Taxation is Theft, and Other Taoist Memes

“Were I sufficiently wise
I would follow the Great Way
and only fear going astray
the Great Way is smooth
but people love byways
their palaces are spotless
but their fields are overgrown
and their granaries are empty
they wear fine clothes
and carry sharp swords
they tire of food and drink
and possess more than they need
this is called robbery
and robbery is not the Way”

-Lao-tzu-
(Taoteching, verse 53, translation by Red Pine)

KU HSI-CH’OU says, “The Tao is not hard to know, but it is hard to follow.”

HO-SHANG KUNG says, “Lao-tzu was concerned that rulers of his day did not follow the Great Way. Hence, he hypothesized that if he knew enough to conduct the affairs of a country, he would follow the Great Way and devote himself to implementing the policy of doing nothing.”

LU HSI-SHENG says, “The Great Way is like a grand thoroughfare: smooth and easy to travel, perfectly straight and free of detours, and there is nowhere it doesn’t lead. But people are in a hurry. They take shortcuts and get into trouble and become lost and don’t reach their destination. The sage worries only about leading people down such a path.”

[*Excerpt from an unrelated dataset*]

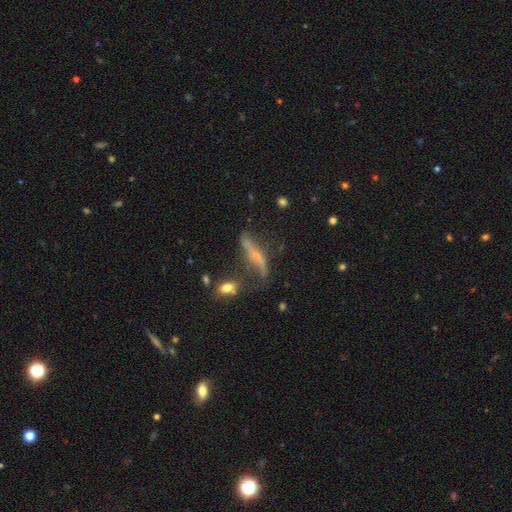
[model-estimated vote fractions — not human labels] This appears to be a featured or disk galaxy (63%) viewed edge-on (67%). Merging: none (49%).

LI HSI-CHAI says, “A spotless palace refers to the height of superficiality. An overgrown field refers to an uncultivated mind. An empty granary refers to a lack of virtue.”

HAN FEI says, “When the court is in good repair, lawsuits abound. When lawsuits abound, fields become overgrown. When fields become overgrown, granaries become empty. When granaries become empty, the country becomes poor. When the country becomes poor, customs become decadent, and there is no trick people don’t try” (Hanfeitzu: 20).

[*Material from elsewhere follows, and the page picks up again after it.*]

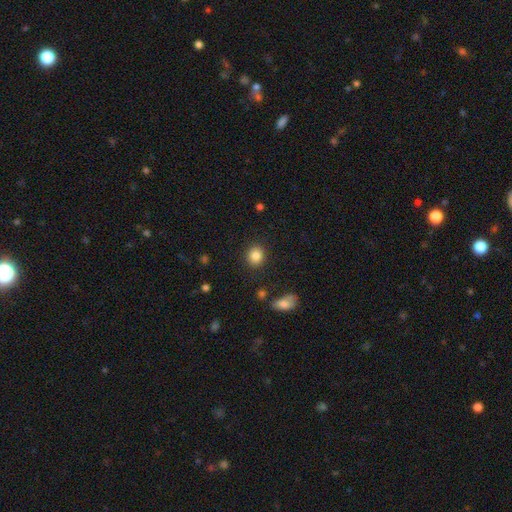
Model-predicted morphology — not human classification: Smooth or featured? Predicted: smooth (p=0.85). How rounded? Predicted: round (p=0.81). Merging? Predicted: none (p=0.89).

SUNG CH’ANG-HSING says, “When the court ignores the affairs of state to beautify its halls and interrupts farm work to build towers and pavilions, the people’s energy ends up at court, and fields turn to weeds. Once fields turn to weeds, state taxes are not paid and granaries become empty. And once granaries are empty, the country becomes poor, and the people become rebellious. The court dazzles the people with its fine clothes, and threatens the people with its sharp swords, and takes from people more than it needs – this is no different from robbing them.”

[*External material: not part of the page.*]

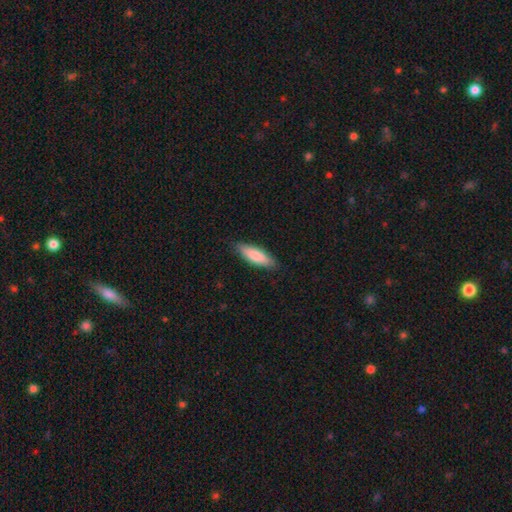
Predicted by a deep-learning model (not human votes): smooth 82%, featured or disk 13%, star or artifact 5%. Down the decision tree: how rounded — in between (52%); merging — none (85%).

LI JUNG says, “A robber is someone who never has enough and who takes more than he needs.”

WANG PI says, “To gain possession of something by means other than the Way is wrong. And wrong means robbery.”

If only we were sufficiently wise… If the only thing we feared was going astray…

The Great Way is smooth, but people have always loved byways. How do I know this is true? Their palaces are spotless, but their fields are overgrown and their granaries are empty. They wear fine clothes and carry sharp swords. They tire of food and drink and possess more than they need.

This, my friends, is a picture of decadence in every age. It was true in Lao-tzu’s age, just as it has been true since Lao-tzu’s day, all the way to today. It is the sign of a culture in decline. One whose collapse isn’t just impending, it is already happening. It is robbery, says Lao-tzu, and robbery is not the Way.

Note what Li Jung has to say about robbers. “A robber is someone who never has enough and who takes more than he needs.” And Wang Pi, “To gain possession of something by means other than the Way is wrong. And wrong means robbery.”

I especially like what Sung Ch’ang-hsing says: When the court ignores the affairs of state to beautify its halls and interrupts farm work to build towers and pavilions, the people’s energy ends up at court, and fields turn to weeds. Once fields turn to weeds, state taxes are not paid and granaries become empty. And once granaries are empty, the country becomes poor, and the people become rebellious. The court dazzles the people with its fine clothes, and threatens the people with its sharp swords, and takes from people more than it needs – this is no different from robbing them.”

Yes, “Taxation is Theft.” Gaining possession of anything by means other than the Way is robbery.

Red Pine introduces the following sage with today’s verse:

KU HSI-CH’OU (FL. 1600-1630). Scholar-official. His is one of several commentaries incorrectly attributed to the T’ang dynasty Taoist, Lu Tung-pin. Tao-te-ching-chieh.